Nothing in the language of Rule 11(a)(2) precludes a
defendant and the government from agreeing that the
defendant’s guilty plea will stand unless he wins reversal in
full of a particular adverse ruling. Or, in cases in which the
defendant challenges several distinct adverse rulings, that his
guilty plea will stand unless he wins reversal of all of them.
That’s why the drafters of Rule 11(a)(2) inserted the
requirement that a conditional plea may be entered only with
the government’s consent—to ensure that the defendant could
not insist upon reserving the right to appeal some
inconsequential pre-trial ruling, the reversal of which would
not have any appreciable impact on the outcome of the case.

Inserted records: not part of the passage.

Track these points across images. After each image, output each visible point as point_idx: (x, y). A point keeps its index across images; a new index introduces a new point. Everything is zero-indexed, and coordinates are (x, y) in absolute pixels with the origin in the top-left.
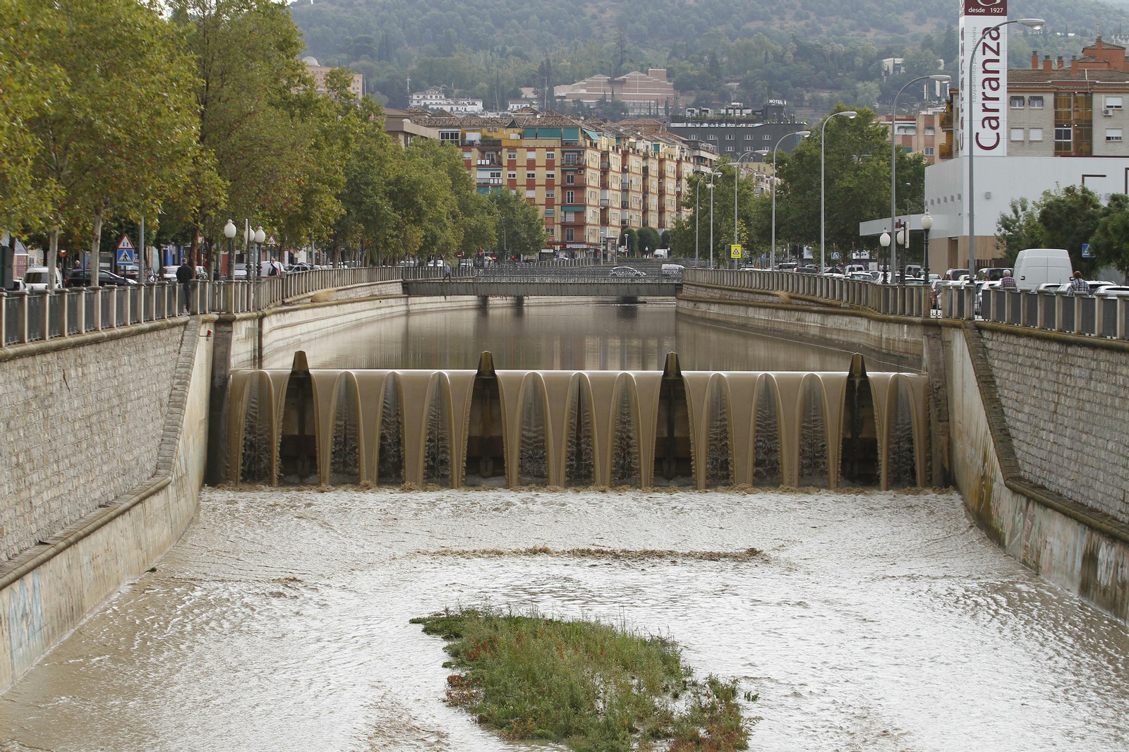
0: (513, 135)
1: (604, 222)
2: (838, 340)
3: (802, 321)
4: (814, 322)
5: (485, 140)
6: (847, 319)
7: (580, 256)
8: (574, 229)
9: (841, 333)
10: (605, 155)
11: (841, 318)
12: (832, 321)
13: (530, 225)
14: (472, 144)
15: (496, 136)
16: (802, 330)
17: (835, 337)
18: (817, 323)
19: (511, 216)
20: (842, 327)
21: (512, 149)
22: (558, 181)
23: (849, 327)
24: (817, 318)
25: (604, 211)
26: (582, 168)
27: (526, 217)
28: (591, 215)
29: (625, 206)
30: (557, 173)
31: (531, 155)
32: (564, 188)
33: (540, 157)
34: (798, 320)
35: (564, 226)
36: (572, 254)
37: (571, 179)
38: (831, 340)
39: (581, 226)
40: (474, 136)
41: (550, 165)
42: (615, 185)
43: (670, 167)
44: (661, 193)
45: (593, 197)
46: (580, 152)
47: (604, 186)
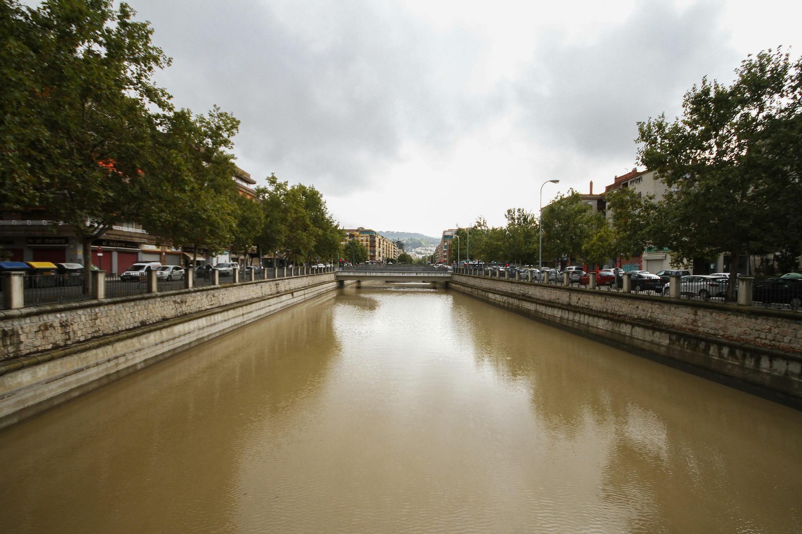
0: (358, 233)
1: (380, 256)
5: (350, 234)
7: (374, 263)
8: (373, 257)
10: (380, 240)
13: (363, 252)
14: (347, 235)
15: (353, 233)
19: (356, 249)
21: (357, 237)
22: (369, 245)
25: (379, 253)
26: (375, 241)
27: (361, 249)
28: (377, 254)
29: (383, 253)
30: (369, 243)
31: (362, 238)
32: (370, 247)
33: (364, 239)
35: (371, 256)
36: (372, 263)
37: (372, 244)
39: (375, 256)
40: (348, 234)
41: (367, 241)
42: (382, 247)
43: (390, 245)
44: (389, 251)
45: (377, 249)
46: (374, 238)
47: (379, 247)
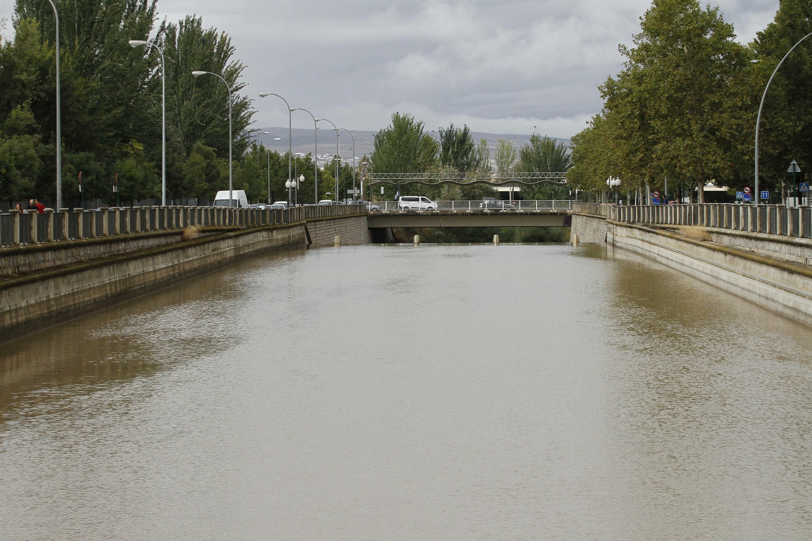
2: (249, 252)
3: (217, 250)
4: (228, 247)
6: (251, 236)
9: (251, 246)
11: (248, 236)
12: (242, 241)
16: (219, 258)
17: (246, 251)
18: (231, 246)
20: (250, 242)
23: (255, 241)
24: (230, 242)
34: (213, 251)
38: (244, 254)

See Fed. R. Crim. P. 11(a) advisory committee’s note to 1983
amendments (“As for consent by the government, it will
ensure that conditional pleas will be allowed only when the
decision of the court of appeals will dispose of the case either
by allowing the plea to stand or by such action as compelling
dismissal of the indictment or suppressing essential
evidence.”). But the key point here is that if the parties do
not qualify the condition that a particular adverse ruling must
UNITED STATES V. LUSTIG 39
be affirmed on appeal in order for the plea to stand, then a
defendant who wins even partial reversal will be entitled
under the terms of the agreement to withdraw his plea. See
United States v. Mejia, 69 F.3d 309, 316–17 n.8 (9th Cir.
1995).
There is a place for harmless error review in the context
of conditional pleas, but it differs from the kind of harmless
error review the court engages in here. Appellate courts
always have the authority to determine that, even though the
district court’s reasoning was flawed in some respect, the
district court’s bottom-line ruling is nonetheless correct and
should be affirmed. Or, in like fashion, that the district
court’s ruling on a subsidiary issue was erroneous, but that
the court’s bottom-line decision to deny a suppression motion
is still correct, albeit for reasons that differ from those given
by the district court. See, e.g., United States v. Davis,
530 F.3d 1069, 1083–85 (9th Cir. 2008). In those
circumstances we say the district court’s errors are
“harmless” in the sense that they do not affect the ultimate
disposition of the appeal—the district court’s bottom-line
ruling still gets affirmed.
That kind of harmless error review is perfectly proper in
the context of Rule 11(a)(2) pleas. See United States v.
Rivera-Nevarez, 418 F.3d 1104, 1111–12 (10th Cir. 2005).
It allows the court to determine, as the court did in Davis, that
the defendant ultimately won no victory on appeal—not even
a partial one—and thus that he cannot be said, in the language
of Rule 11(a)(2), to have “prevail[ed] on appeal.” In such
cases, the court uses harmless error review to affirm in full
the ruling that the defendant reserved the right to challenge on
appeal. See, e.g., Davis, 530 F.3d at 1083–85. The
defendants in cases like Davis are not entitled to withdraw
40 UNITED STATES V. LUSTIG
their conditional guilty pleas because the condition attached
to their pleas is satisfied. This case has to come out
differently because the condition attached to Lustig’s plea
was not satisfied. We did not affirm in full the district court’s
ruling on Lustig’s motion to suppress.
In short, I agree with the court that Lustig’s convictions
must be vacated, and on remand he must be afforded an
opportunity to withdraw his guilty plea. In my view, though,
that result follows from an application of the plain language
of Rule 11(a)(2) and basic contract law principles, not from
an application of harmless error review.